A ferrovia tinha conclusão prevista para o ano de 2016. O governo federal quer entregar a primeira fase das obras, que vai do Piauí ao Ceará, até 2027, e a segunda, do Piauí a Pernambuco, até 2029. De acordo com a concessionária, o primeiro trecho tem cerca de 62% das suas obras já concluídas. Ao todo, o orçamento é de R$ 15 bilhões, dos quais R$ 7,1 bilhões foram utilizados.
Roterdã
A movimentação de cargas no Complexo Industrial e Portuário do Pecém (Cipp) cresceu 11,3% no primeiro semestre de 2024 em comparação com o mesmo período do ano passado, se consolidando como um dos terminais portuários que mais expande no Brasil. Foram quase 9 milhões de toneladas movimentadas de janeiro a junho. Já em 2023, o total movimentado no período foi de 8.084.645 toneladas.
Segundo o presidente do Cipp, Hugo Figueirêdo, o porto deve dobrar a movimentação anual de cargas a partir da chegada da Transnordestina. A expectativa é de que a ferrovia, com forte vocação para o transporte de grãos e calçados oriundos do Centro-Sul e do Sertão Central cearenses e do interior do Piauí e de Pernambuco, seja responsável por um salto de 100% no volume das cargas movimentadas no complexo em 2030. “Quando vier a Transnordestina, que praticamente deve dobrar as cargas, vai ter um salto em pouco tempo”, projeta.
Desde 2018, o Complexo do Pecém tem uma parceria com o Porto de Roterdã, principal porto da Europa, e o maior acionista do porto cearense, com participação de 30%. A cooperação estratégica também deve ser impulsionada pela transição energética. No ano passado, o Ceará e os Países Baixos assinaram um acordo para a criação do corredor de hidrogênio verde, tornando a região uma rota de exportação e importação do combustível entre a América do Sul e a Europa.
Portos secos
O Ceará deve ganhar, pelo menos, três portos secos ao longo dos 608km da Ferrovia Transnordestina. A área alfandegária, também conhecida como Estação Aduaneira do Interior (EADI), funciona com terminal intermodal, podendo ser conectada a rodovias, ferrovias, aeroportos ou vias fluviais.

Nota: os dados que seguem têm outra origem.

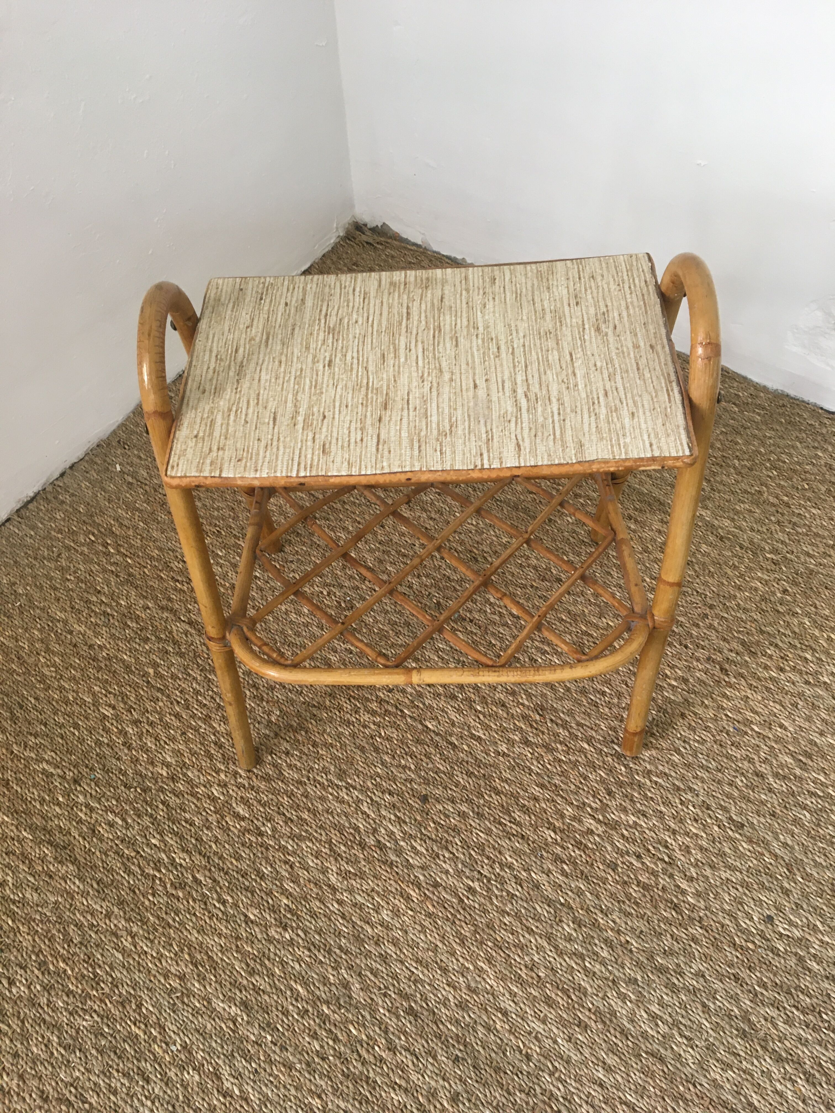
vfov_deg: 61.7
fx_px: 933
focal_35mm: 29
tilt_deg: -53.9
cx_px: 418
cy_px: 556
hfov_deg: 48.2
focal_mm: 4.15
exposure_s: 1/33
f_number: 2.2
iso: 100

Utilizados para armazenar, consolidar e transbordar cargas, além de realizar operações de desembaraço aduaneiro, o porto seco serve para movimentar e despachar cargas de importação e exportação.
O projeto mais avançado até o momento é o de Quixeramobim, no sertão do estado. O terminal logístico já recebeu investimentos privados da ordem de R$ 625 milhões pela multinacional Value Global Group, com a expectativa de alcançar o montante de R$ 1 bilhão. Atualmente, a empresa aguarda o licenciamento ambiental para iniciar a terraplanagem da área, prevista para janeiro de 2025.

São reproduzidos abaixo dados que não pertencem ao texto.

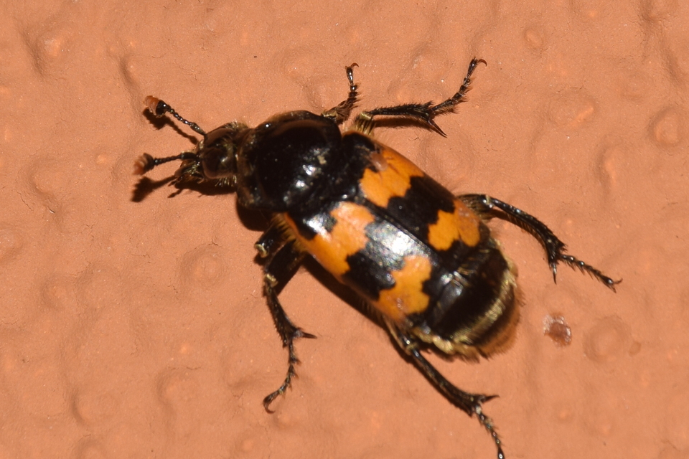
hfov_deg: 9.8
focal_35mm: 210
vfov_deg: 6.5
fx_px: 4019
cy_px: 230
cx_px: 344
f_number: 13
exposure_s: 1/160
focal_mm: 140
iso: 100
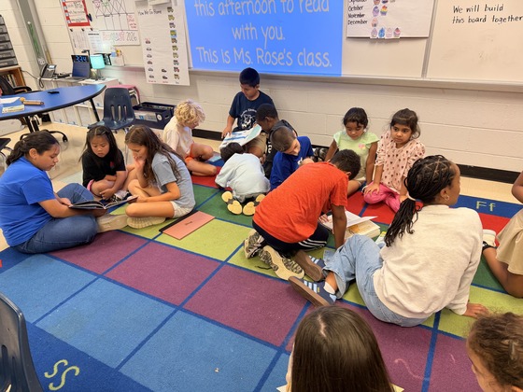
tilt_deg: -27.1
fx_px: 363
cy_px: 196
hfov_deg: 71.6
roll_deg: +2.7
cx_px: 262
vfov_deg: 56.8
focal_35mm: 24
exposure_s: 1/60
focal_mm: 6.76
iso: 125
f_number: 1.78
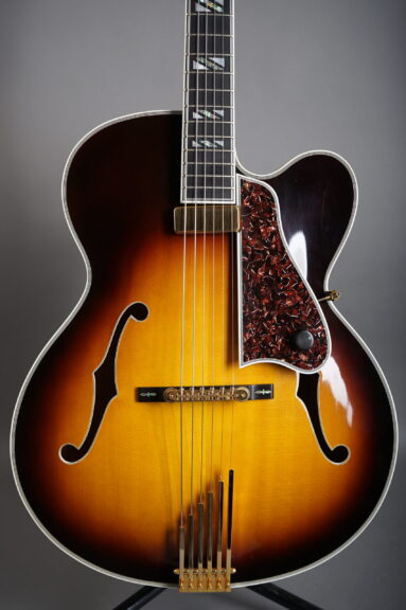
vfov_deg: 44.5
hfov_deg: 30.5
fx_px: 746
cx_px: 203
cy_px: 305
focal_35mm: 44
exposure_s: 1/160
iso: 160
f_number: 8
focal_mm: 44
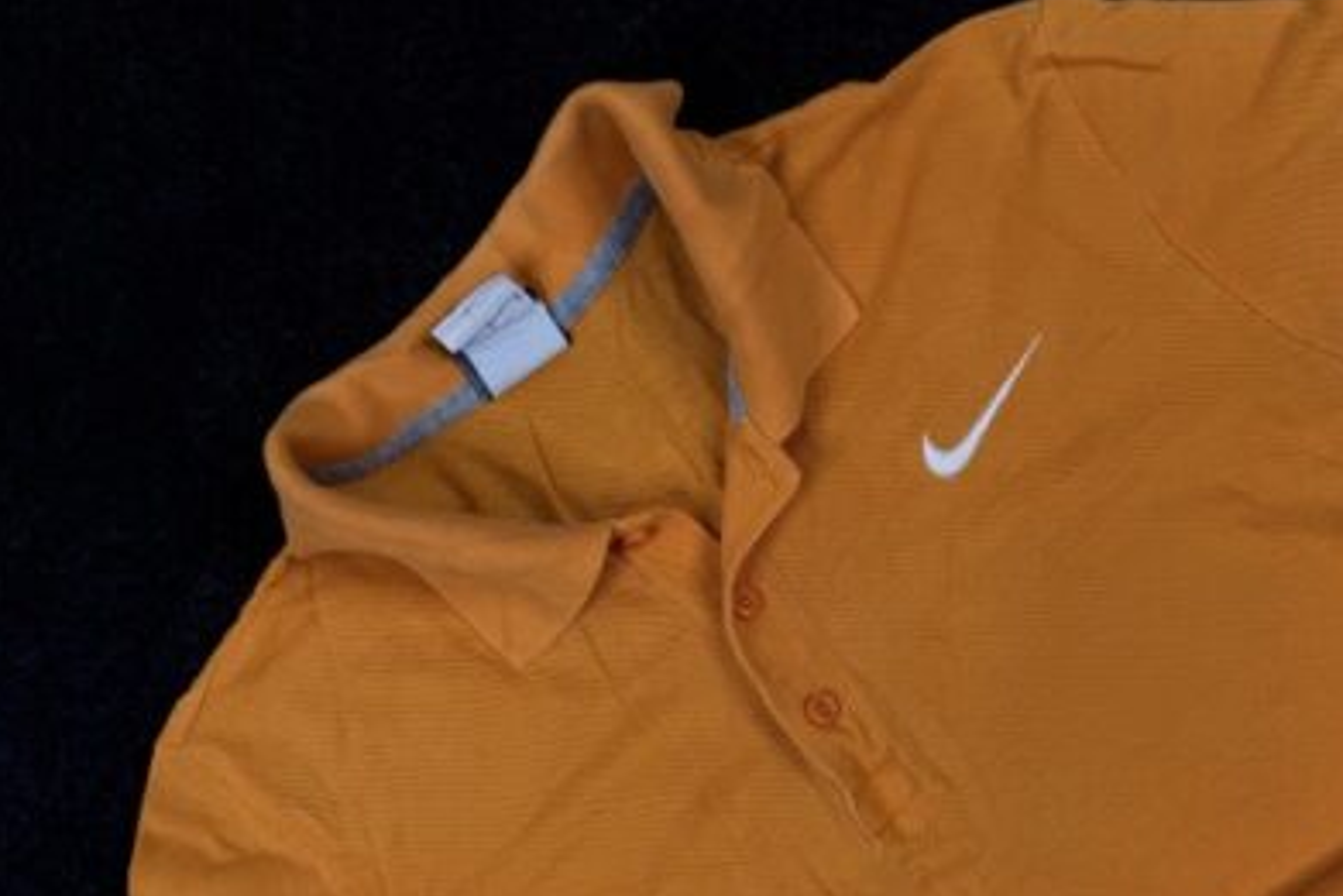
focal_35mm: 34
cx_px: 666
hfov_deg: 55.8
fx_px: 1269
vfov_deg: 38.6
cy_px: 582
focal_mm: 6.76
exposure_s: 1/154
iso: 64
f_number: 1.78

Segundo o CEO da empresa responsável pelo projeto, Ricardo Azevedo, o porto seco é exclusivamente para o comércio exterior e uma demanda crescente de determinados clientes que querem realizar operações comerciais com o Brasil. Além do licenciamento, é preciso ainda uma autorização da Receita Federal para virar um porto seco, uma autoridade alfandegária. “Tem todo o tipo de tecnologia e segurança. É um empreendimento em que você fica refém, no bom sentido, da Polícia Federal e da Receita Federal, em que você tem de cumprir exatamente as regras internacionais”, explica.
Atualmente, a Value opera terminais multimodais, que recebem, armazenam e consolidam cargas de mais de um modal de transporte: seja rodoviário, ferroviário, aquaviário e aéreo. “Temos clientes que exigem que sejamos porto seco. Teremos ainda uma área para terminal nacional, por meio do terminal multimodal, e uma área reservada alfandegada com todas as características do porto seco”, destaca.
De acordo com Azevedo, o porto seco a ser implantado em Quixeramobim proporcionará uma redução do custo logístico no transporte de cargas. A estimativa é baratear de US$ 20 (R$ 120) a US$ 30 (R$ 180, na cotação do dia 28/11) por tonelada de carga, diminuição que pode resultar em preços mais baixos dos produtos para o consumidor final.